Graduate research: Rebecca Tooze on genetics research
To mark Women’s History Month Exeter College news intern Costi Levy has been speaking to Exeter students and alumnae about their work. Here she discovers the research of Rebecca Tooze (2019, DPhil in Medical Sciences), a genetics researcher at the Weatherall Institute of Molecular Medicine.
‘It’s quite busy, especially at the moment!’ Rebecca’s study focuses on craniosynostosis, a medical condition whereby, during early development, sutures in the skulls of children fuse prematurely. The aim of her DPhil is to establish causes for this disease, by mining through data of individuals with the condition. She developed the skills needed to conduct this research through a year spent working in an evolutionary biology lab in Melbourne, and an eight-week placement at Cancer Research, Glasgow, where she learnt the basics of many molecular skills.
Her supervisor, Professor Andrew Wilkie, is a clinician who meets patients with the condition. Rebecca is then able to use some samples of whole exome and genome data generated from these individuals to screen for genetic changes. The majority of her data, however, is generated from the UK 100,000 Genomes Project, coordinated by Genomics England and the NHS. Since 2013, they have recruited 100,000 individuals from families with either rare disease or cancer, whose data is screened by researchers. At the moment, there are 120 families (137 individuals) with craniosynostosis within this cohort. ‘The sequencing data produced for every individual are extremely complex,’ Rebecca notes. ‘Between each of us are three to four million differences in our genome, which can be written as a long code of letters. Most of these changes are completely harmless and are what make each of us unique. However, in some cases, just one of those differences is responsible for causing the craniosynostosis. Trying to identify this difference amongst three to four million letters is definitely not straightforward and does sometimes feel like looking for a needle in a haystack!’
Rebecca divides her time between computational work, wet lab, and ‘many a coffee break’. In the current circumstances, the lab is operating on a reduced capacity with various restrictions. However, Rebecca emphasises that, normally, the Weatherall Institute is an incredible place to conduct medical research. Pre-Covid, there was a large coffee lounge, where people would sit during breaks to chat and discuss their research. ‘You can bounce off each other quite well,’ Rebecca comments, ‘and learn what techniques other people are using, and whether that would be useful to incorporate into what you’re doing.’
Discussing her medical research, Rebecca states that ‘it’s important to drive people in that direction’. Whilst her undergraduate degree in Biological Sciences at the University of Exeter had an 80% female cohort, she notes the much smaller ratio of female to male scientists in more advanced positions. ‘[Being a woman] has never hindered what I want to do; people always respect my opinions,’ Rebecca says, but emphasises the need to encourage women to follow paths of scientific research, where they are interested.

□ □ □ □

_EXERCISE OBJECTIVE_
Revise the Rebecca Tooze profile from "Graduate research: Rebecca" up to and including "of Molecular Medicine.", replacing "alumnae" with "graduates".

_DATASET_
□ □ □ □

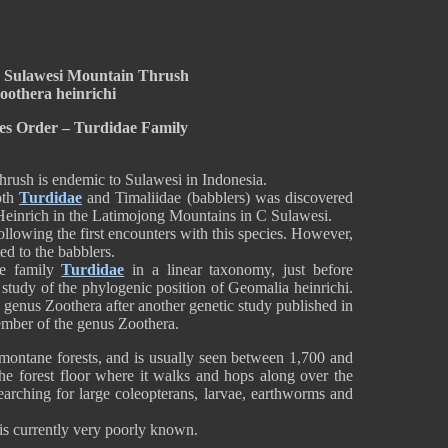
 Sulawesi Mountain Thrush
oothera heinrichi
es Order – Turdidae Family
ush is endemic to Sulawesi in Indonesia.
both
Turdidae
and Timaliidae (babblers) was discovered
 Heinrich in the Latimojong Mountains in C Sulawesi.
following the first encounters with this species. However,
ted to the babblers.
he family
Turdidae
in a linear taxonomy, just before
 study of the phylogenic position of Geomalia heinrichi.
 genus Zoothera after another genetic study published in
 member of the genus Zoothera.
ontane forests, and is usually seen between 1,700 and
 the forest floor where it walks and hops along over the
searching for large coleopterans, larvae, earthworms and
s is currently very poorly known.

□ □ □ □

_ANSWER AREA_
Graduate research: Rebecca Tooze on genetics research
To mark Women’s History Month Exeter College news intern Costi Levy has been speaking to Exeter students and graduates about their work. Here she discovers the research of Rebecca Tooze (2019, DPhil in Medical Sciences), a genetics researcher at the Weatherall Institute of Molecular Medicine.